Soudan du Sud : Le rêve brisé de la plus jeune nation du monde
Le 9 juillet 2011, le Soudan du Sud est devenu le 54e pays d'Afrique et le plus jeune État du monde, dans l'euphorie d'un référendum où 98,83% des Sud-Soudanais ont voté pour l'indépendance. Deux ans plus tard, en décembre 2013, le rêve s'effondrait : le président Salva Kiir et le vice-président Riek Machar plongeaient le pays dans une guerre civile ethnique. Avec un score IJVA de 22/100, le Soudan du Sud est le pays le plus bas du classement — un État qui n'a jamais vraiment réussi à naître.
L'État Fantôme
Le Soudan du Sud est un pays sans routes. Littéralement. Avec une superficie comparable à la France, le pays ne dispose que de quelques centaines de kilomètres de routes goudronnées. Le paradoxe pétrolier est cruel : le Soudan du Sud possède les troisièmes réserves pétrolières d'Afrique subsaharienne, mais ses citoyens figurent parmi les plus pauvres du monde. La corruption est systémique : des milliards de dollars de revenus pétroliers ont disparu dans des comptes offshore.

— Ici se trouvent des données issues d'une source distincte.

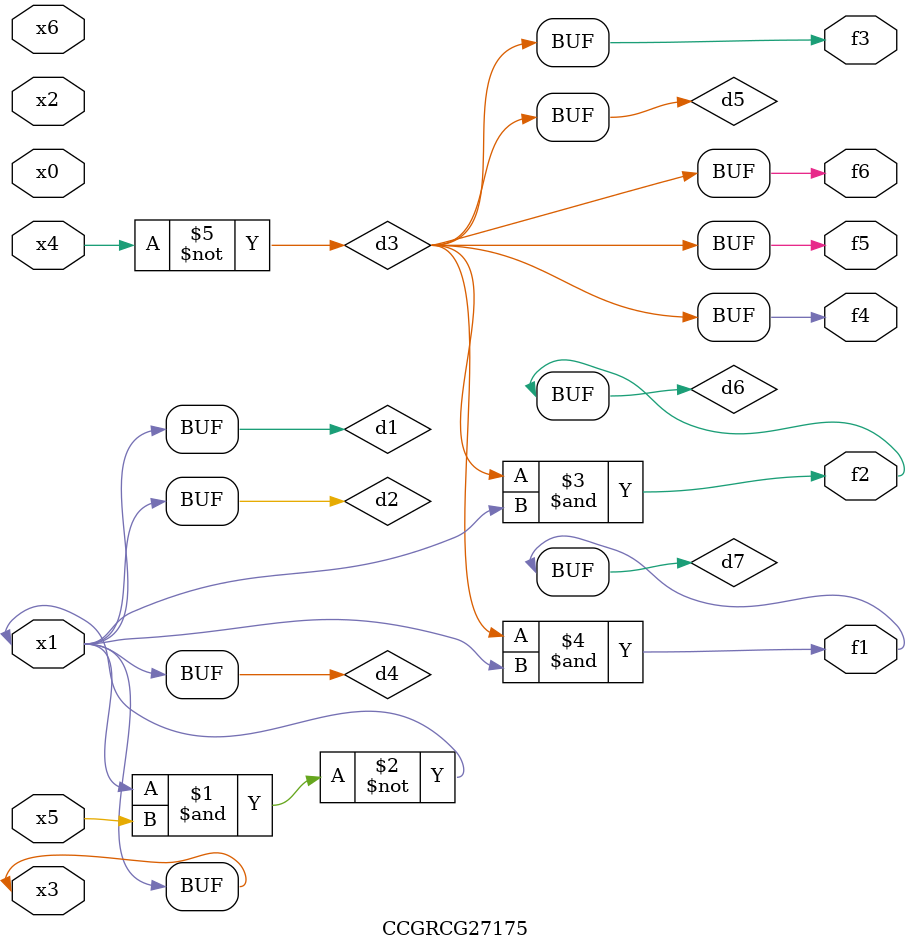
<source format=v>
module CCGRCG27175(
	input x0, x1, x2, x3, x4, x5, x6,
	output f1, f2, f3, f4, f5, f6
);

	wire d1, d2, d3, d4, d5, d6, d7;

	buf (d1, x1, x3);
	nand (d2, x1, x5);
	not (d3, x4);
	buf (d4, d1, d2);
	buf (d5, d3);
	and (d6, d3, d4);
	and (d7, d3, d4);
	assign f1 = d7;
	assign f2 = d6;
	assign f3 = d5;
	assign f4 = d5;
	assign f5 = d5;
	assign f6 = d5;
endmodule

</source>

La Force Ubuntu : Le Bétail, les Chants et la Survie
Derrière la catastrophe étatique, les sociétés sud-soudanaises portent des cultures d'une richesse stupéfiante. Les Dinka, les Nuer, les Shilluk — plus de 60 groupes ethniques — ont développé des systèmes sociaux remarquables. Le bétail n'est pas seulement une richesse économique : c'est un langage, une monnaie sociale, un système de parenté. Chez les Dinka et les Nuer, un homme connaît chacune de ses vaches par son nom et compose des chants en leur honneur.
« Nhialic ee kɔc kuen ke raan »
Dieu a créé les hommes pour qu'ils soient ensemble
— Proverbe dinka
Le Soudan du Sud nous enseigne que l'indépendance ne suffit pas si elle n'est pas accompagnée de justice. Qu'un drapeau et un hymne ne font pas une nation — mais qu'un peuple qui chante pour ses vaches, qui danse sous les étoiles malgré la famine, porte en lui quelque chose d'indestructible.